Even if Sirius Black never truly appears, he leaves bits of himself everywhere. A body-shaped depression next to Remus in the bed, an angrily muttering Kreacher wandering about the house talking about the Master and his hateful ways. Used tea bags on the counter. Buckbeak purring at nothing. If this was a fairy tale, Sirius would really be there. But it's not, and he's not.

Remus almost wants it to be a fairy tale. Because if it was a fairy tale, then maybe as one of the traditionally evil people, he would be killed too. And he wouldn't have to think about Sirius being there and not being there, and wouldn't have to deal with how Molly kept glancing at him with a worried look on her face, or how Dung kept asking him about why he was getting so jumpy, or how he found pamphlets for the St. Mungo's psychiatric ward on his bedside table more than once.

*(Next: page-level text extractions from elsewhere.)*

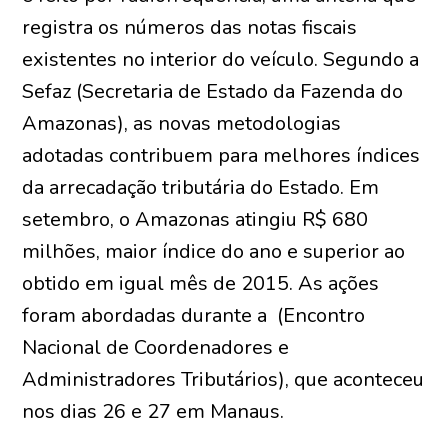
registra os números das notas fiscais
existentes no interior do veículo. Segundo a
Sefaz (Secretaria de Estado da Fazenda do
Amazonas), as novas metodologias
adotadas contribuem para melhores índices
da arrecadação tributária do Estado. Em
setembro, o Amazonas atingiu R$ 680
milhões, maior índice do ano e superior ao
obtido em igual mês de 2015. As ações
foram abordadas durante a (Encontro
Nacional de Coordenadores e
Administradores Tributários), que aconteceu
nos dias 26 e 27 em Manaus.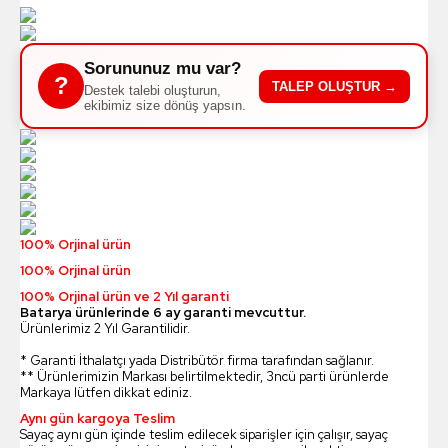
Sorununuz mu var?
?
TALEP OLUŞTUR →
Destek talebi oluşturun,
ekibimiz size dönüş yapsın.
100% Orjinal ürün
100% Orjinal ürün
100% Orjinal ürün ve 2 Yıl garanti
Batarya ürünlerinde 6 ay garanti mevcuttur.
Ürünlerimiz 2 Yıl Garantilidir.
* Garanti İthalatçı yada Distribütör firma tarafından sağlanır.
** Ürünlerimizin Markası belirtilmektedir, 3ncü parti ürünlerde
Markaya lütfen dikkat ediniz.
Aynı gün kargoya Teslim
Sayaç aynı gün içinde teslim edilecek siparişler için çalışır, sayaç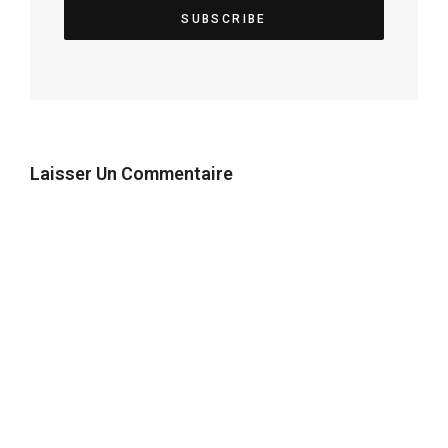
Laisser Un Commentaire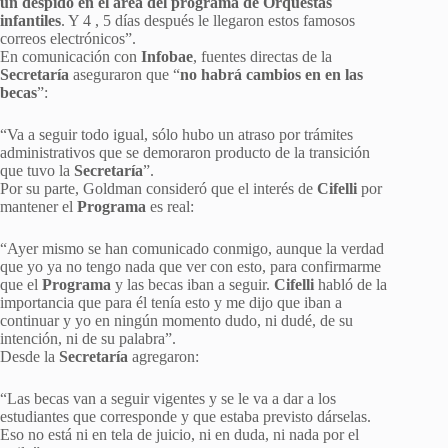
un despido en el área del programa de Orquestas
infantiles
. Y 4 , 5 días después le llegaron estos famosos
correos electrónicos”.
En comunicación con
Infobae
, fuentes directas de la
Secretaría
aseguraron que “
no habrá cambios en en las
becas
”:
“Va a seguir todo igual, sólo hubo un atraso por trámites
administrativos que se demoraron producto de la transición
que tuvo la
Secretaría
”.
Por su parte, Goldman consideró que el interés de
Cifelli
por
mantener el
Programa
es real:
“Ayer mismo se han comunicado conmigo, aunque la verdad
que yo ya no tengo nada que ver con esto, para confirmarme
que el
Programa
y las becas iban a seguir.
Cifelli
habló de la
importancia que para él tenía esto y me dijo que iban a
continuar y yo en ningún momento dudo, ni dudé, de su
intención, ni de su palabra”.
Desde la
Secretaría
agregaron:
“Las becas van a seguir vigentes y se le va a dar a los
estudiantes que corresponde y que estaba previsto dárselas.
Eso no está ni en tela de juicio, ni en duda, ni nada por el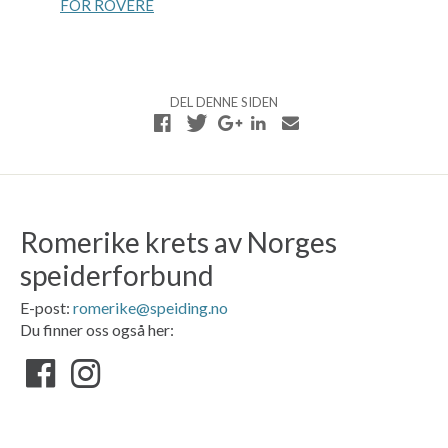
FOR ROVERE
e
n
d
e
l
DEL DENNE SIDEN
s
e
N
a
v
i
Romerike krets av Norges
g
speiderforbund
a
s
E-post:
romerike@speiding.no
j
Du finner oss også her:
o
n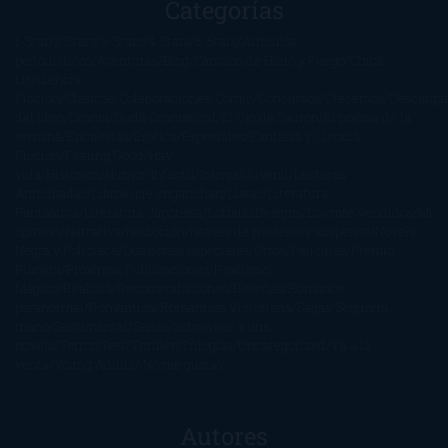
Categorías
1-Star
2-Stars
3-Stars
4-Stars
5-Stars
Artículos
periodísticos
Aventuras
Blog
Canción de Hielo y Fuego
Chick-
Lit
Ciencia
Ficción
Clásicos
Colaboraciones
Comic
Concursos
Crecemos
Descarga
del libro
Drama
Duda Gramatical
El Ojo de Sauron
El poema de la
semana
Encuestas
Erótica
Especiales
Fantasía y Ciencia
Ficción
Feeling Good
Hay
vida
Histórica
Humor
Infantil
Intriga
Juvenil
Lecturas
Anticipadas
Libros que enganchan
Listas
Literatura
Fantástica
Literatura Japonesa
LofbuksDesigns
Los más vendidos
Mi
opinión
Narrativa
No ficción
Novela de misterio y suspense
Novela
Negra y Policiaca
Ocasiones especiales
Otros
Películas
Premio
Planeta
Próximas Publicaciones
Realismo
Mágico
Realista
Recomendaciones
Reseñas
Romance
paranormal
Romántica
Romántica Victoriana
Sagas
Segunda
mano
Sentimental
Series
Sobrevivir a una
novela
Terror
Test
Thriller
Trilogías
Uncategorized
Ya a la
venta
Young Adults
¡No me gusta!
Autores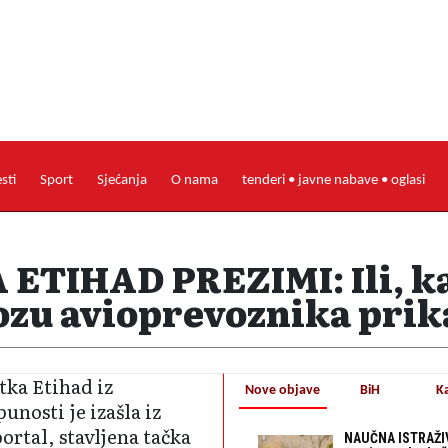
esti
Sport
Sjećanja
O nama
tenderi • javne nabave • oglasi
 ETIHAD PREZIMI: Ili, ka
iozu avioprevoznika pri
rtka Etihad iz
Nove objave
BiH
K
nosti je izašla iz
ortal, stavljena tačka
NAUČNA ISTRAŽIV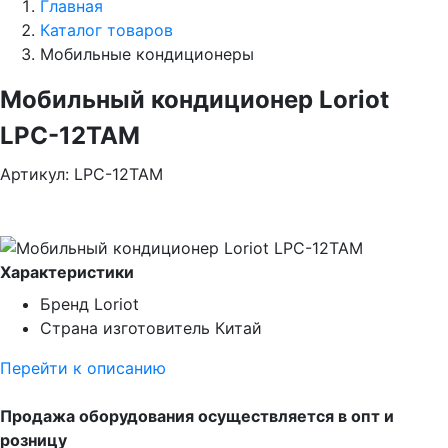
Главная
Каталог товаров
Мобильные кондиционеры
Мобильный кондиционер Loriot
LPC-12TAM
Артикул: LPC-12TAM
Характеристики
Бренд
Loriot
Страна изготовитель
Китай
Перейти к описанию
Продажа оборудования осуществляется в опт и
розницу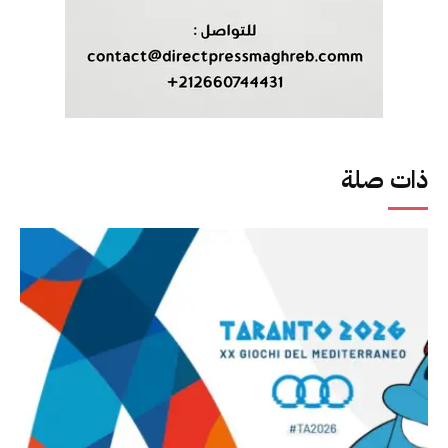
ذات صلة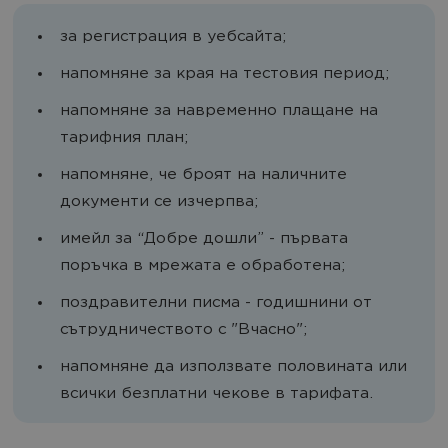
за регистрация в уебсайта;
напомняне за края на тестовия период;
напомняне за навременно плащане на
тарифния план;
напомняне, че броят на наличните
документи се изчерпва;
имейл за “Добре дошли” - първата
поръчка в мрежата е обработена;
поздравителни писма - годишнини от
сътрудничеството с "Вчасно";
напомняне да използвате половината или
всички безплатни чекове в тарифата.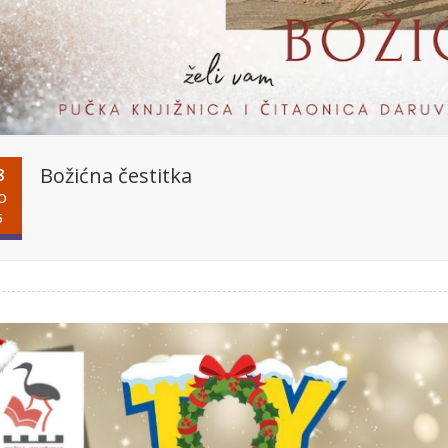
Božićna čestitka
8
O
5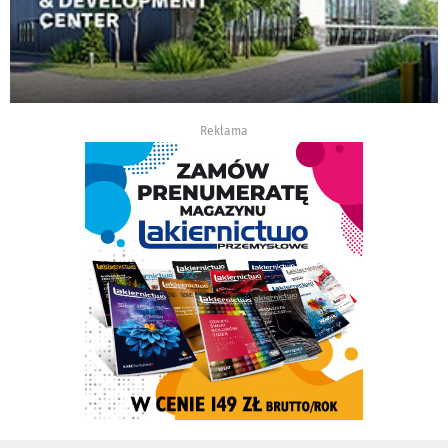
Reklama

Even how Dumbledore was treating him as one of the Order's soldiers and nothing more, and how Snape kept sneering at him over Wolfsbane Potion and whispering nasty things about his relationship with Sirius, but those at least were normal.

It's not a fairy tale. It never will be, because it's real. And so even as Remus prays for deliverance from phantoms no one else can see and who he isn't sure are really there, he knows he won't get it. And when he falls asleep at night, and feels Sirius' body curl around him, and the way they hold each other close, he doesn't want to wake up.